SUR QUOI, L’ORDONNANCE SUIVANTE A ETE RENDUE :
EXPOSE DU LITIGE
Par acte signé le 9 octobre 2023 et ayant pris effet le 26 octobre 2023, Madame [D] [C] [Y] a donné à bail à Madame [J] [K] un immeuble à usage d’habitation situé [Adresse 6], à [Localité 5], moyennant un loyer mensuel initial de 562,95 euros, outre une provision mensuelle pour charges de 57 euros.
Des loyers étant demeurés impayés, Madame [D] [C] [Y] a fait signifier par acte de commissaire de justice en date du 31 janvier 2025 à Madame [J] [K], un commandement de payer la somme principale de 1547,72 euros, au titre des loyers et provisions sur charges impayés, arrêté à la date du 29 janvier 2025, et visant la clause résolutoire prévue au bail.
***
Par actes de commissaire de justice délivré à étude le 23 avril 2025, notifié au représentant de l’État dans le département, Madame [D] [C] [Y] a fait assigner Madame [J] [K] pour l’audience du 12 août 2025 devant le juge des contentieux de la protection du tribunal judiciaire de MONTPELLIER, statuant en référé, et demande, notamment sur le fondement de la loi du 06 juillet 1989 :
— le constat de la résiliation du bail par le jeu de la clause résolutoire en raison de l’impayé de loyers et de charges,
— l’expulsion de Madame [J] [K] et de tous occupants de son chef, au besoin avec le concours de la force publique et d’un serrurier,
— la fixation de l’indemnité mensuelle d’occupation au montant des loyers, charges comprises et ce jusqu’au départ effectif des lieux, et la condamnation de Madame [J] [K] au paiement de celle-ci,
— la condamnation de Madame [J] [K] à payer la somme de 3716,15 euros à titre de provision correspondant aux loyers et charges impayés dus, somme à parfaire au jour de l’audience,
— la condamnation de Madame [J] [K] aux entiers dépens et à payer la somme de 500 euros au titre de l’article 700 du code de procédure civile.

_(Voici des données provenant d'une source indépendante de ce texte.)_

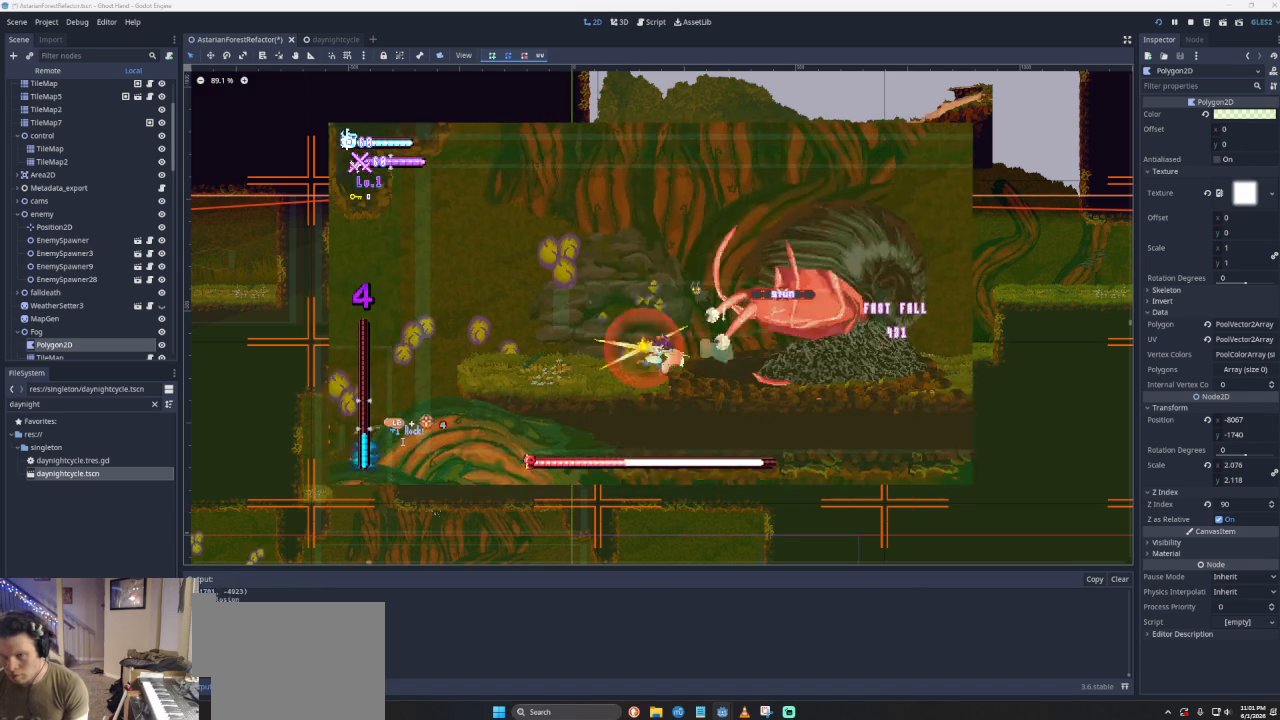
{"buttons": ["R2"], "left_stick": "center", "events": [[133, "left_stick", "center"], [233, "left_stick", "right"], [433, "R2", "down"], [467, "left_stick", "center"]]}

À la suite de la notification de l’assignation au représentant de l’État dans le département, la Direction de l’action sociale et du logement a fait parvenir au tribunal un diagnostic social et financier concernant Madame [J] [K], daté du 17 juillet 2025. La conclusion est que la locataire ne s’est pas présentée aux convocations du travailleur social.
***
À l’audience du 12 août 2025, Madame [D] [C] [Y] était représentée par son conseil. Madame [J] [K] a comparu.
Madame [D] [C] [Y] a indiqué que la dette avait été réglée mais qu’elle ne souaitait pas se désister car depuis l’entrée dans les lieux, la locataire n’a jamais été à jour. Elle a précisé que le dernier règlement avait été effectué quelques jours avant l’audience et qu’elle attendait de voir s’il n’était pas rejeté.
Madame [J] [K] a reconnu l’existence d’une dette locative. Elle a affirmé avoir réglé sa dette et que son compte avait bien été débité après son dernier règlement.
Sur ses difficultés financières, elle a indiqué avoir perdu son travail suite à à un problème familial. Elle a déclaré 1400 euros de ressources issues de pôle emploi.
La décision a été mise en délibéré au 10 septembre 2025 avec possibilité laissée à la demanderesse de confirmer, pendant le temps du délibéré, le bon encaissement du dernier règlement.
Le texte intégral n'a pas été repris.